As many of my readers already know, there are a number of human studies, going back to at least the 1960s, demonstrating that supplementation with saturated fats (SFA) protects the liver from damage induced by alcohol. I fact, supplementation with SFA not only prevents alcohol-induced liver damage but actually fully reverses the fibrosis/cirrhosis induced by chronic alcohol abuse. Try telling an internal medicine specialist that liver fibrosis/cirrhosis is even partially reversible and watch him laugh you out of the room. How dare a humble dietary ingredient compete with the multi-billion dollar liver transplant industry! Anyways, the results are out there and while the work of Nanji et al. is perhaps the most commonly cited in that respect, the tradition of treating alcoholic liver injury with saturated fats goes back thousands of years.
The studies by Nanji claimed that reduced peroxidation of PUFA as a result of feeding SFA was the main explanation of the benefit of SFA for liver injury by ethanol. The more recent study below looks a bit deeper into the protective mechanism of action of SFA and demonstrates that the protection is at least partly due to prevention of gut leakiness caused by ethanol (and thus reduction of endotoxin burden) as well as gut and small intestine dysbiosis in ethanol-fed animals. Those animals exhibited bacterial overgrowth in both colon and small intestine (the latter condition now commonly called SIBO) as well as changes in the microbiome composition towards species known for their pathological effects on intestinal walls. Supplementation with SFA reversed all of these detrimental changes. Interestingly enough, the study states that it was only long chain SFA (LCSFA) such as palmitic and stearic acids that were beneficial for ethanol-induced liver damage. Short-chain fats (SCFA) did not protect the liver from alcohol-induced damage even though they did protect from gut leakiness. That is in contrast to what most doctors passionately recommend – i.e. eating resistant starches and other foods that increase SCFA in the colon as a way to better liver health. The current finding on LCSFA corroborates the ones from Nanji’s studies that LCSFA protect the liver through additional mechanisms including reduction of lipid peroxidation. This also suggests that vitamin E would also have a protective effect and this has been already confirmed by multiple other studies. Furthermore, the study suggests that LCSFA acts as a substitute for B vitamins, which are crucial for intestinal wall health. As such, supplementing with those B-complex vitamins may also be a viable method of liver protection from ethanol damage.

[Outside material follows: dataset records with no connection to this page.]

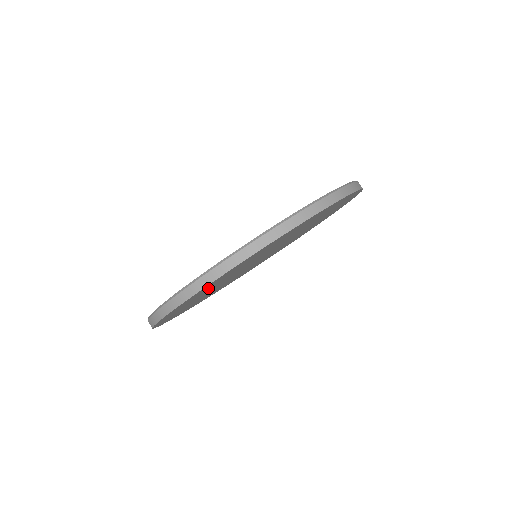
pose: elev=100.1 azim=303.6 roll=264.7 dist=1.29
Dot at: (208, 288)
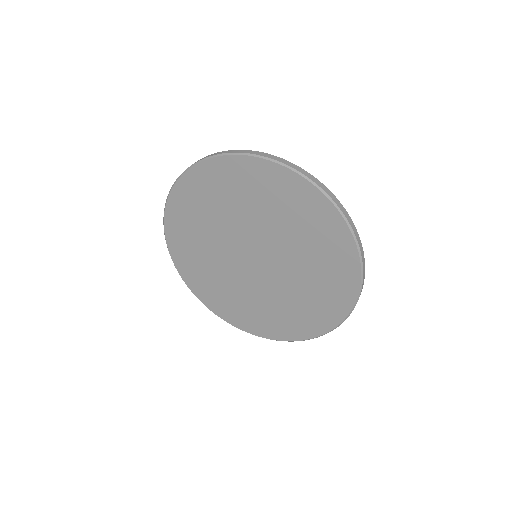
Dot at: occluded
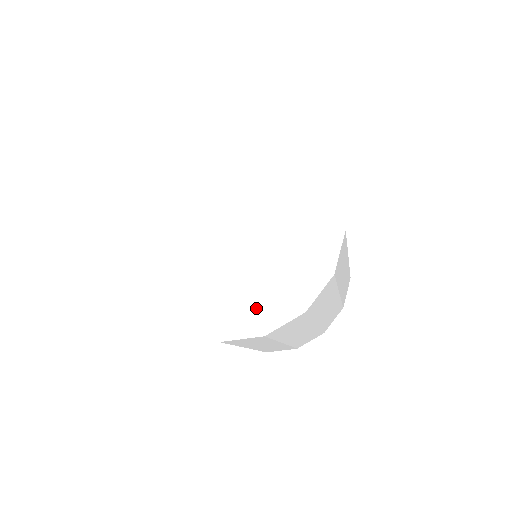
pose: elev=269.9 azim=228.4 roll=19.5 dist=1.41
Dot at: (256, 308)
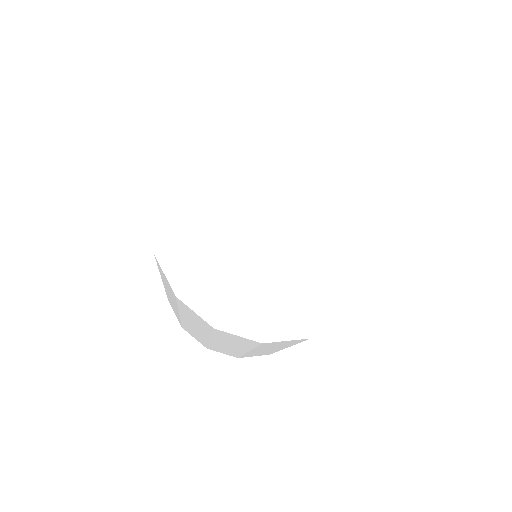
Dot at: (229, 301)
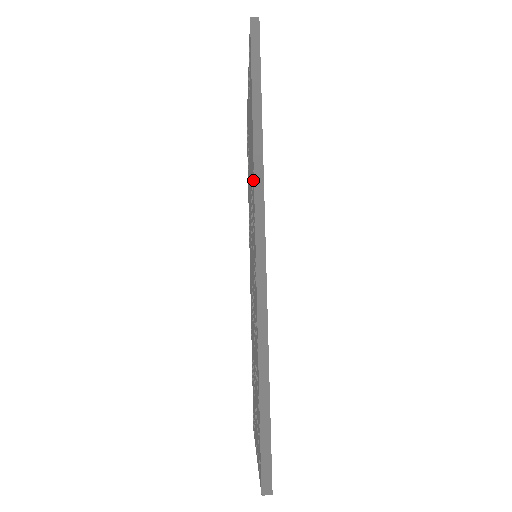
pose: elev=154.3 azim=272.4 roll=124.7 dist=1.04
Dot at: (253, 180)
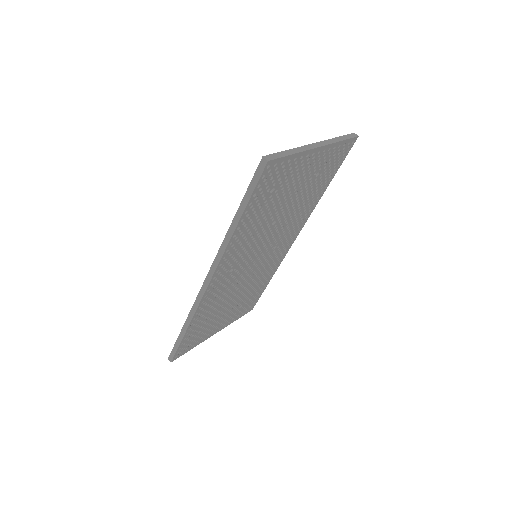
Dot at: occluded
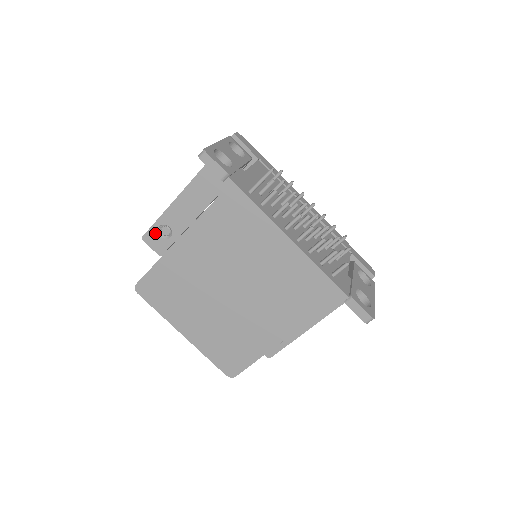
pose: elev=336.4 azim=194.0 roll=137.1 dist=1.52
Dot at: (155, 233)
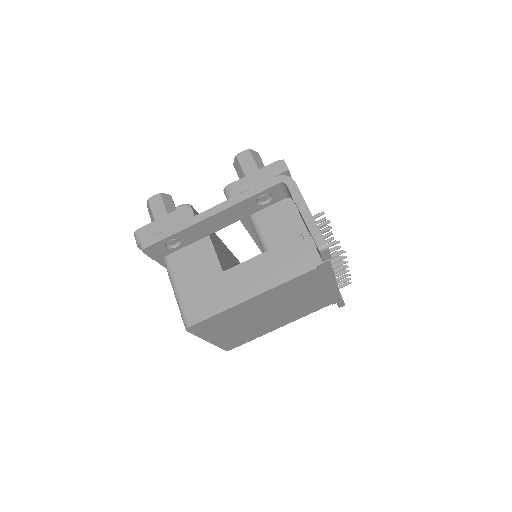
Dot at: (161, 245)
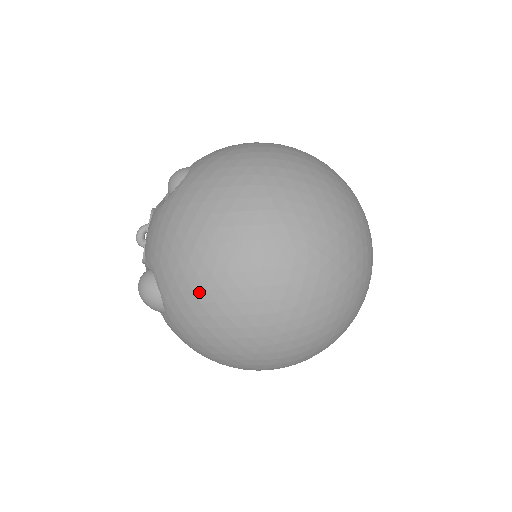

“…Development of alcoholic liver disease involves increased translocation of microbial products from the intestinal lumen to the liver, facilitated by a disruption of the epithelial barrier18. Following ethanol administration, levels of gut-derived and translocated Escherichia coli proteins increased significantly in liver tissues from USF but not SF mice (Figure 3A, B). Plasma endotoxin levels were significantly lower in alcohol-fed SF mice than alcohol-fed USF animals (Supplemental Figure 11). These results indicate that ethanol feeding increases bacterial translocation, and that palmitic and stearic acid block this process. Changes in levels of tight junction proteins contribute to paracellular leakage; we compared levels of intestinal tight junction proteins in small intestine tissues of mice from both groups. Following ethanol administration, levels of occludin decreased in ethanol-fed vs control mice. However, ethanol-fed mice in the SF group had significantly higher levels of occludin than those of the USF group (Figure 3C, D). Claudin-2 forms pores to increase barrier leakiness19. Levels of claudin-2 increased following ethanol feeding of USF mice, but not SF mice (Figure 3E, F).”
“…We found that ethanol administration results in intestinal bacterial overgrowth, reduced proportions of the phylum Firmicutes, increased numbers of the phylum Bacteroidetes, and reduced proportions of Lactobacillus species and Lactobacillus rhamnosus. These findings are consistent with previous reports that chronic ethanol administration induces dysbiosis in mice3. Here, we report that administration of saturated LCFA reverses most of these effects (Figure 4B–F), to restore intestinal eubiosis.”
“…Saturated fatty acids do not act directly on the intestine to stabilize its barrier. Instead, we showed that commensal lactobacilli metabolize saturated LCFA, in vivo and in cultured cells, to promote their expansion. Saturated fatty acids were reported to serve as vitamin B substitute and promote growth of Lactobacillus species21. Chronic ethanol intake might therefore decrease levels of Lactobacillus species by reducing intestinal levels of saturated fatty acids. Interestingly, in contrast to LCFA, SCFA do not seem to be beneficial for alcoholic liver disease. Although supplementation with butyrate protects from intestinal tight junction disruption, it does not prevent steatohepatitis after chronic alcoholic feeding.”